Design and construction
- Main contractor: Kyeryong Construction Industrial

= Gyeongju Hwabaek International Convention Center =

Convention center in Gyeongju, South Korea

Gyeongju Hwabaek Convention Center, commonly known as HICO, is a convention center located in Bomun Tourist Complex in Gyeongju, South Korea.

== Construction ==
Korea Hydro & Nuclear Power invested 120 billion won to support Gyeongju in hosting a radioactive waste disposal facility, and construction began in September 2012. The exterior was inspired by a Silla pavilion, and features an outdoor pond shaped like Donggung Palace and Wolji Pond.

=== Expansion ===
In May 2019, North Gyeongsang Province presided over the Urban Planning Committee and conditionally approved an amendment to the urban management plan designating the center as a minimum site restriction zone for expansion.
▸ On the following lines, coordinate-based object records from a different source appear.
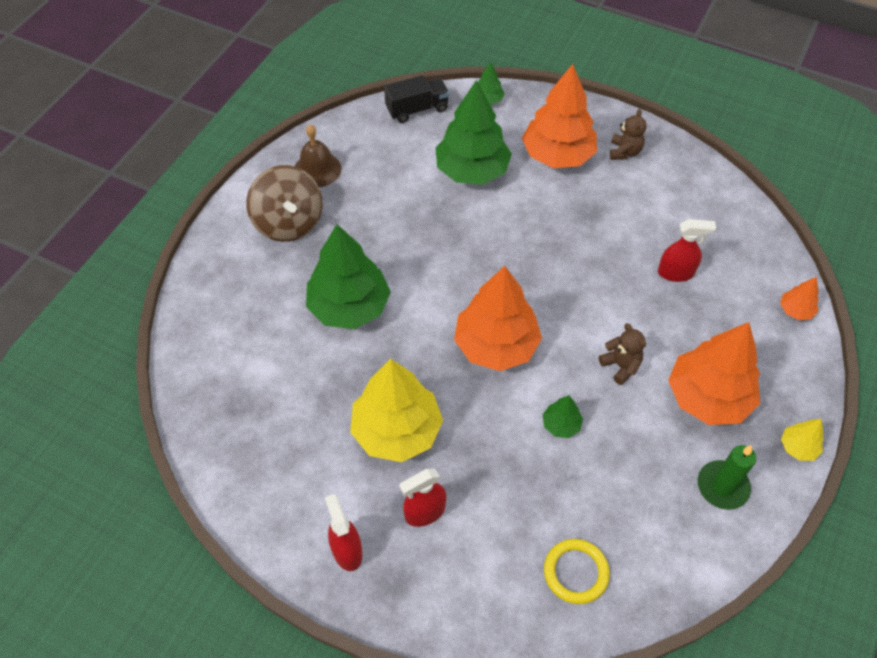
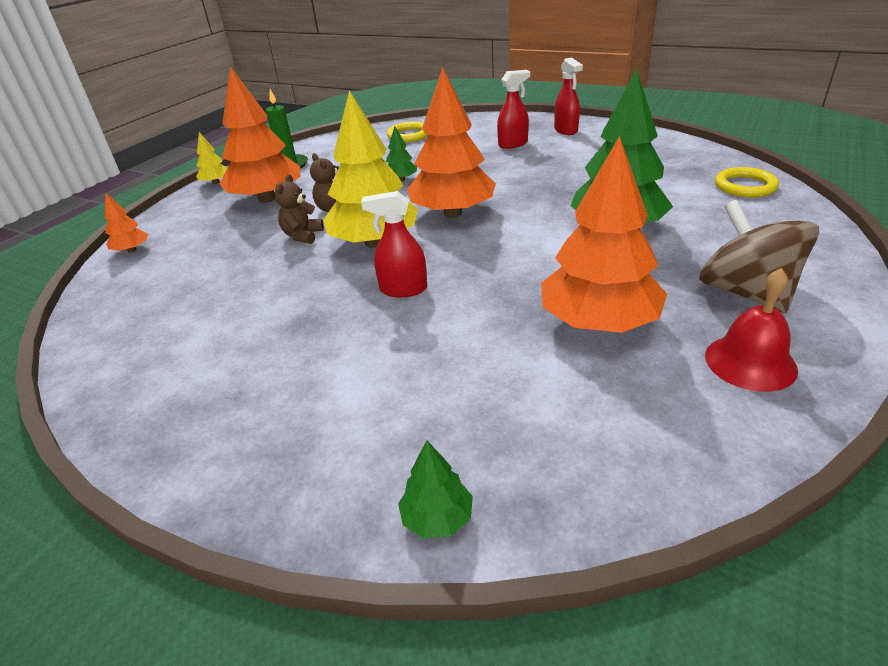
camera: 175 degrees left, 20 degrees down
(206, 365) = (745, 186): none -> yellow ring
(317, 169) = (750, 362): brown bell -> red bell
(396, 430) = (542, 169): yellow tree -> yellow tree (374, 242)
(417, 109) = (599, 489): black truck -> none
(472, 170) = (475, 370): green tree -> none
(557, 155) = (322, 400): orange tree -> orange tree (598, 322)
(624, 152) = (203, 409): brown teddy bear -> brown teddy bear (302, 236)
(676, 273) = (234, 270): red spray bottle -> red spray bottle (403, 289)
In July 2021, the city invested 29.5 billion won to expand the exhibition hall by 4000 m2, the underground parking lot by 2000 m2, and other convenience facilities by 2745 m2.

== Facilities ==
It has a site area of 42774 m2, a total floor area of 41336 m2, in one underground floor and four above-ground floors. It has a conference room that seats 3,500, 12 medium and small conference rooms, an indoor/outdoor exhibition hall of 6273 m2, and convenience facilities. The maximum number of people who can be accommodated at the same time is 4,300. In December 2022, the Ministry of Culture, Sports and Tourism additionally designated 1780000 m2 of the center and Bomun Tourist Complex as an international conference complex.